Die grandiose Alhambra – ein Zeuge der Blütezeit des Emirats Granada, die erstaunlichen Höhlen des Sacromonte-Viertels, das Grab des berühmten Ferdinand von Aragon und Isabella von Kastilien – das sind nur einige der Sehenswürdigkeiten Granadas. Hier blühen seit jeher die Gärten des Generalife vor der Kulisse der schneebedeckten Bergrücken der Sierra Nevada, und abends entzünden gastfreundliche Tavernen ihre Feuer und laden die Zuschauer zu einem spektakulären Flamenco-Tanz ein.

Was gibt es in Granada zu sehen und wohin kann man gehen?

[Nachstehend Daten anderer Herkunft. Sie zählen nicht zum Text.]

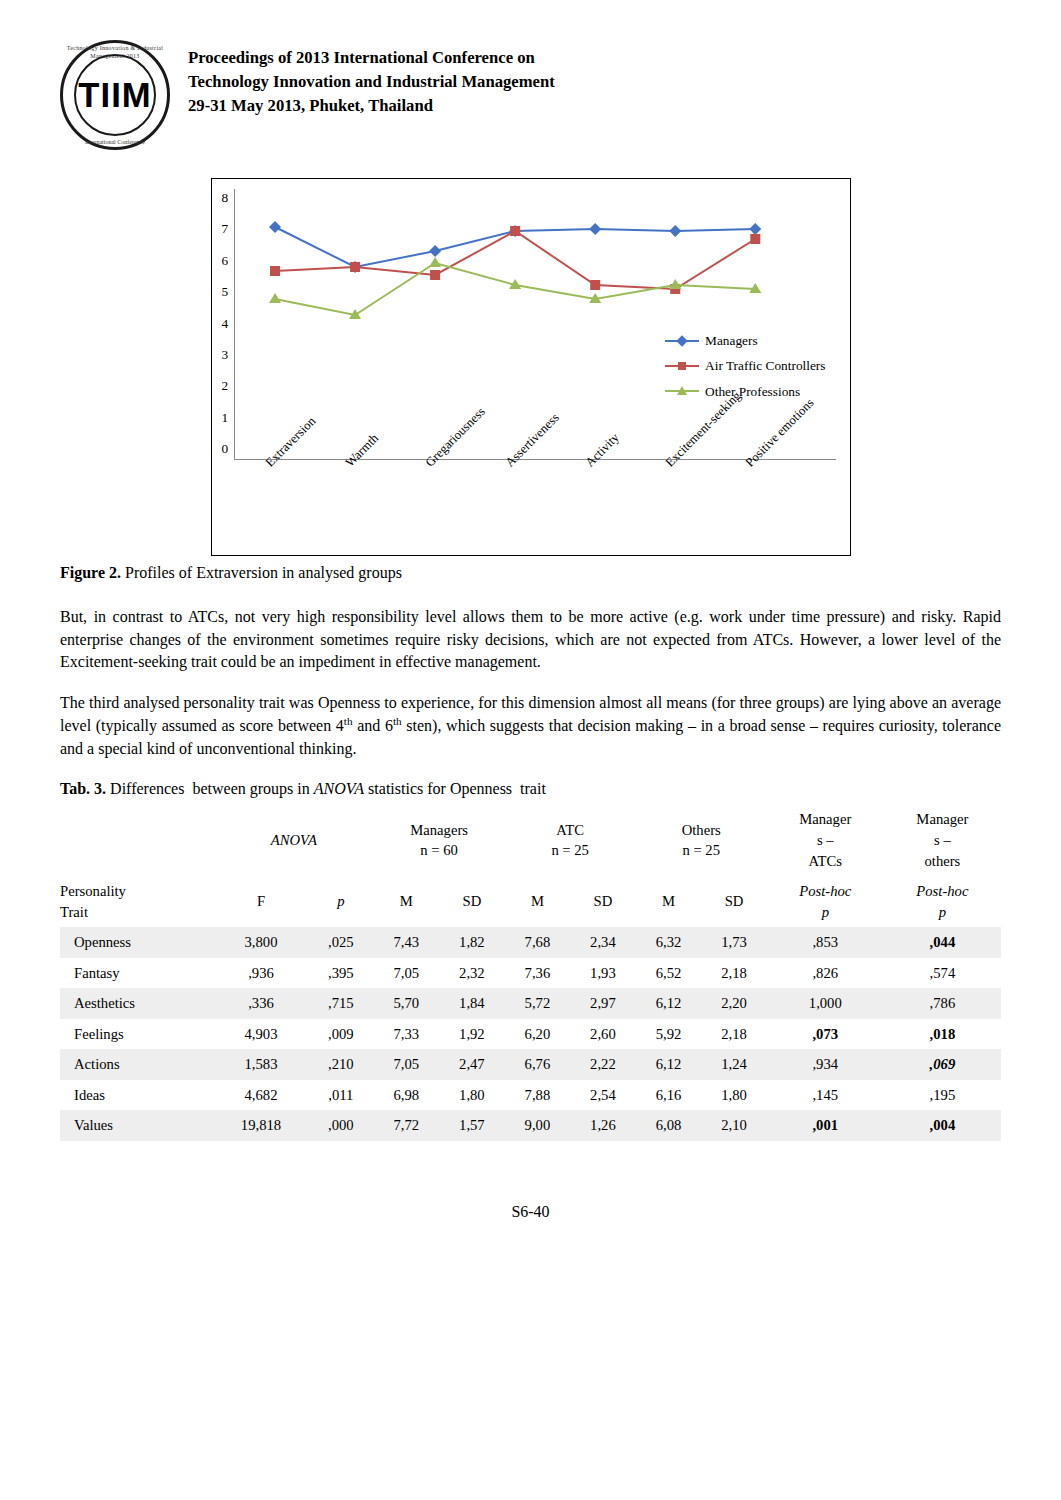Technology Innovation & Industrial Management 2013
TIIM
International Conference
Proceedings of 2013 International Conference on
Technology Innovation and Industrial Management
29-31 May 2013, Phuket, Thailand
8 7 6 5 4 3 2 1 0
Managers
Air Traffic Controllers
Other Professions
Extraversion Warmth Gregariousness Assertiveness Activity Excitement-seeking Positive emotions
Figure 2. Profiles of Extraversion in analysed groups
But, in contrast to ATCs, not very high responsibility level allows them to be more active (e.g. work under time pressure) and risky. Rapid enterprise changes of the environment sometimes require risky decisions, which are not expected from ATCs. However, a lower level of the Excitement-seeking trait could be an impediment in effective management.
The third analysed personality trait was Openness to experience, for this dimension almost all means (for three groups) are lying above an average level (typically assumed as score between 4th and 6th sten), which suggests that decision making – in a broad sense – requires curiosity, tolerance and a special kind of unconventional thinking.
Tab. 3. Differences between groups in ANOVA statistics for Openness trait
| | ANOVA | Managers n = 60 | ATC n = 25 | Others n = 25 | Manager s – ATCs | Manager s – others |
| --- | --- | --- | --- | --- | --- | --- |
| Personality Trait | F | p | M | SD | M | SD | M | SD | Post-hoc p | Post-hoc p |
| Openness | 3,800 | ,025 | 7,43 | 1,82 | 7,68 | 2,34 | 6,32 | 1,73 | ,853 | ,044 |
| Fantasy | ,936 | ,395 | 7,05 | 2,32 | 7,36 | 1,93 | 6,52 | 2,18 | ,826 | ,574 |
| Aesthetics | ,336 | ,715 | 5,70 | 1,84 | 5,72 | 2,97 | 6,12 | 2,20 | 1,000 | ,786 |
| Feelings | 4,903 | ,009 | 7,33 | 1,92 | 6,20 | 2,60 | 5,92 | 2,18 | ,073 | ,018 |
| Actions | 1,583 | ,210 | 7,05 | 2,47 | 6,76 | 2,22 | 6,12 | 1,24 | ,934 | ,069 |
| Ideas | 4,682 | ,011 | 6,98 | 1,80 | 7,88 | 2,54 | 6,16 | 1,80 | ,145 | ,195 |
| Values | 19,818 | ,000 | 7,72 | 1,57 | 9,00 | 1,26 | 6,08 | 2,10 | ,001 | ,004 |
S6-40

Die interessantesten und schönsten Orte zum Wandern. Fotos und eine kurze Beschreibung.

Alhambra

Ein beeindruckender Palastkomplex umgeben von angelegten Gärten, eine alte Festung der maurischen Herrscher des Emirats Granada. Die Alhambra ist der Höhepunkt der Architektur aus der Nasridenzeit, die von 1230 bis 1492 über Südspanien herrschte. Das architektonische Ensemble der Alhambra umfasst Paläste, Moscheen, Gärten, künstliche Stauseen, Wohngebäude und Verwaltungsgebäude.

Alhambra

Sacromonte-Viertel

Ein einzigartiges Zigeunerviertel, das Teil des historischen Viertels Albaicín ist. Seit dem 15. Jahrhundert siedelten sich Zigeuner in den Höhlen an den Hängen eines der Stadthügel an. Es wird angenommen, dass es diese spanischen „Gitanos“ waren, die die wunderschöne Kunst des Flamenco schufen. Die Höhlen sind noch immer bewohnt, sie sind den modernen Gegebenheiten entsprechend ausgestattet. Einige werden von Menschen bewohnt, andere sind für Flamenco-Konzerte und Museen geeignet.

Sacromonte-Viertel

Albaicin-Viertel

Das alte arabische Viertel, das historische Zentrum von Granada. Es liegt auf einem Hügel mit Blick auf die Alhambra und die Umgebung der Stadt. Albayzin existiert seit mehr als 700 Jahren, aber in der letzten Zeit hat es sich kaum verändert – immer noch die weißen Häuser, enge, mit Pflastersteinen bedeckte Steinstraßen und kleine Tavernen. Die ersten Siedlungen auf dem Gelände von Albayzin existierten in der Antike vor der Ankunft der Mauren.

Albaicin-Viertel

Kathedrale von Granada

Kathedrale aus dem 16.-17. Jahrhundert, erbaut zu Ehren des Sieges der Reconquista und der Befreiung Spaniens von der mauretanischen Herrschaft. Granada wurde zur letzten Hochburg des schwächelnden Kalifats, und nach seiner Eroberung im Jahr 1492 beschlossen die katholischen Könige, eine grandiose christliche Kirche zu bauen. Im Erscheinungsbild der Kathedrale von Granada ist der Einfluss mehrerer Baustile spürbar: Gotik, Barock, Klassizismus und Renaissance.

Kathedrale von Granada

Königliche Kapelle

Die Kapelle ist Teil des architektonischen Komplexes der Kathedrale von Granada

Königliche Kapelle

Abtei von Sacromonte

Die Abtei liegt außerhalb der Stadtgrenzen von Granada an den Hängen des Valparaiso-Hügels. Im 16.-17. Jahrhundert. Diese Länder wurden zu einem Ort der Massenpilgerfahrt für Christen, da hier Tafeln entdeckt wurden, die das Martyrium einiger Heiliger sowie ihre Reliquien beschreiben. Einige Zeit später wurde mit Zustimmung des Papstes und seiner Bestätigung der Echtheit der Funde eine Abtei errichtet.

Abtei von Sacromonte

Kloster des Heiligen Hieronymus

Kloster aus dem 15. Jahrhundert, erbaut nach dem Projekt von D. de Siloe. Das Kloster St. Hieronymus war das erste christliche Kloster, das nach der Vertreibung der Mauren errichtet wurde. Es gibt Hinweise darauf, dass die Entscheidung zum Bau bereits vor dem Sieg über die Araber getroffen wurde. Auf dem Territorium des Klosters befindet sich das Grab des berühmten Kommandanten der Reconquista - F.G. de Cordoba. Für seine glänzenden Siege wurde ihm der Titel eines Großkapitäns verliehen.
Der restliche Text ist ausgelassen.